8 thoughts on “Booky Stuff

  1. I used to own Morgan’s Run…wasn’t a bad read at all and I can still remember most of the storyline a couple of years later.

    Captain Corelli’s Mandolin…felt the same way but did perserve, one of those books you have to work really hard to get past the writing style. Anyway I think in this case the movie is better, it does have scrummy Nicholas Cage in it after all!

    Here the kids cards dont get fines for overdues (unless they are really bad ) so I’ve found the trick is to self issue using one of the kids cards. Thats naughty eh!

  2. I have saved SO much money since signing up to ELF at my local library but strangely the big nearby city library that I belong to doesn’t have it.

  3. You will learn much more from reading “Tom Sawyer” by Twain, than “Absolute Power’ by Wishart.

    Tom Sawyer is a classic that has thrilled generations. Easy to read. The sequel “Huckleberry Finn” is probably more legendary still.

    Absolute Power is a mischievous and spiteful work, that is very hard to read.

    Twain was an insightful commentator on his life and times. Wishart does not get it (to use the language of McCain / Obama).

    If you are interested in political intrigue in New Zealand, do read “The Hollow Men”. This effort contributed to the downfall of Don Brash of National in a memorable 2-week period last year. A good thing he was not Prime Minister at the time.


  4. Read Twain, not Wishart.

    The former was an insightful commentator, and his work remains as fresh today as ever.

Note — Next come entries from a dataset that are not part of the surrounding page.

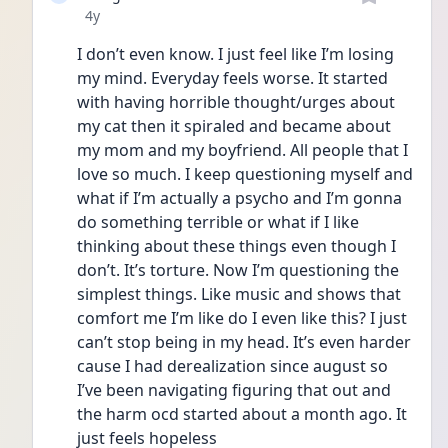
Date posted
4y
I don’t even know. I just feel like I’m losing 
my mind. Everyday feels worse. It started 
with having horrible thought/urges about 
my cat then it spiraled and became about 
my mom and my boyfriend. All people that I 
love so much. I keep questioning myself and 
what if I’m actually a psycho and I’m gonna 
do something terrible or what if I like 
thinking about these things even though I 
don’t. It’s torture. Now I’m questioning the 
simplest things. Like music and shows that 
comfort me I’m like do I even like this? I just 
can’t stop being in my head. It’s even harder 
cause I had derealization since august so 
I’ve been navigating figuring that out and 
the harm ocd started about a month ago. It 
just feels hopeless 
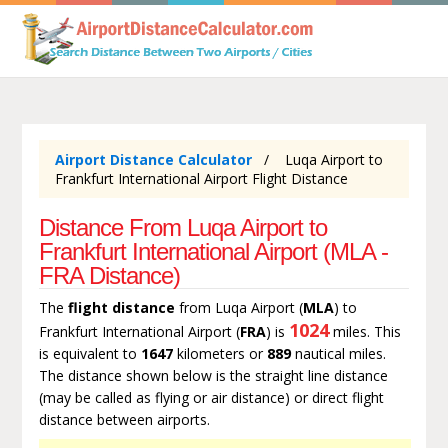
Airport Distance Calculator
Luqa Airport to
Frankfurt International Airport Flight Distance
Distance From Luqa Airport to
Frankfurt International Airport (MLA -
FRA Distance)
The
flight distance
from Luqa Airport (
MLA
) to
1024
Frankfurt International Airport (
FRA
) is
miles. This
is equivalent to
1647
kilometers or
889
nautical miles.
The distance shown below is the straight line distance
(may be called as flying or air distance) or direct flight
distance between airports.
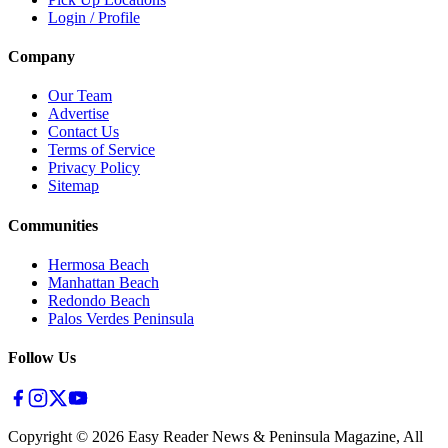
Login / Profile
Company
Our Team
Advertise
Contact Us
Terms of Service
Privacy Policy
Sitemap
Communities
Hermosa Beach
Manhattan Beach
Redondo Beach
Palos Verdes Peninsula
Follow Us
Copyright ©
2026
Easy Reader News & Peninsula Magazine, All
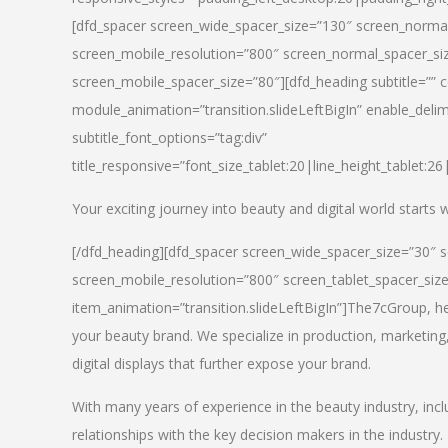
[dfd_spacer screen_wide_spacer_size=”130″ screen_normal
screen_mobile_resolution=”800″ screen_normal_spacer_siz
screen_mobile_spacer_size=”80″][dfd_heading subtitle=”” c
module_animation=”transition.slideLeftBigIn” enable_delimi
subtitle_font_options=”tag:div”
title_responsive=”font_size_tablet:20|line_height_tablet:2
Your exciting journey into beauty and digital world starts
[/dfd_heading][dfd_spacer screen_wide_spacer_size=”30″ 
screen_mobile_resolution=”800″ screen_tablet_spacer_siz
item_animation=”transition.slideLeftBigIn”]
The7cGroup, hea
your beauty brand. We specialize in production, marketing
digital displays that further expose your brand.
With many years of experience in the beauty industry, inc
relationships with the key decision makers in the industry.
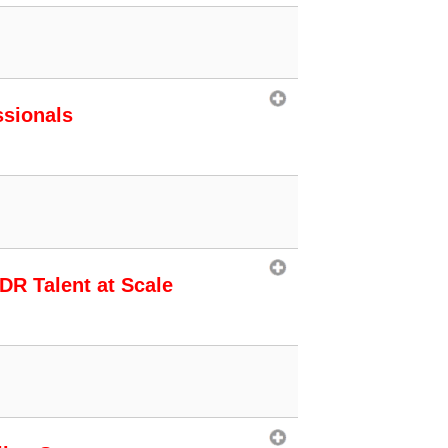
ssionals
SDR Talent at Scale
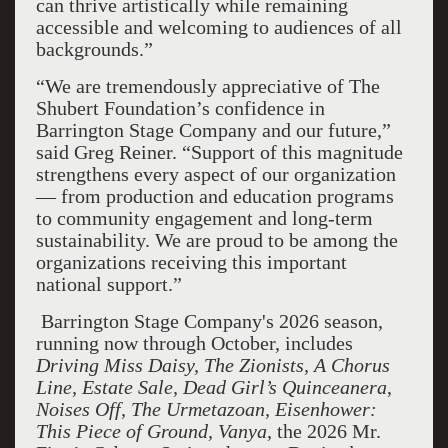
can thrive artistically while remaining
accessible and welcoming to audiences of all
backgrounds.”
“We are tremendously appreciative of The
Shubert Foundation’s confidence in
Barrington Stage Company and our future,”
said Greg Reiner. “Support of this magnitude
strengthens every aspect of our organization
— from production and education programs
to community engagement and long-term
sustainability. We are proud to be among the
organizations receiving this important
national support.”
Barrington Stage Company's 2026 season,
running now through October, includes
Driving Miss Daisy, The Zionists, A Chorus
Line, Estate Sale, Dead Girl’s Quinceanera
,
Noises Off, The Urmetazoan, Eisenhower:
This Piece of Ground, Vanya
, the 2026 Mr.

    On the other hand, Wishart churns out stuff that would only vaguely interest you for 10 minutes. His works are not classics, but instant obscelescence.

    The more enduring political piece will the Nicky Hager’s “The Hollow Men”. Read that.

  5. Hey Peter, thanks for stopping by. I agree that Twain is the better writer by far. Don’t think the two should even be mentioned in the same sentence he he …..I just mentioned them together because that’s what I’m currently reading.

    I haven’t read ‘The Hollow Men’ so can’t comment on that, but as for the content of Ian Wishart’s book, doesn’t opinion on it really come down to which side of the fence you are sitting on? I have found it hard to find a really impartial opinion on either of these books.

  6. Some libraries can send e-mail reminders – mine does. :) Probably depends on the software yours uses and how technologically-savvy your system is in general. I’ve noticed that some systems use e-mail/online stuff to an almost silly degree and some are still in the dark ages.

    Glad you enjoyed the Willoughbys – I haven’t read it yet but thought it sounded like a good pick for our kids’ book club. So I’m glad to hear it is! :) I had a feeling it would be Roald Dahl-esque.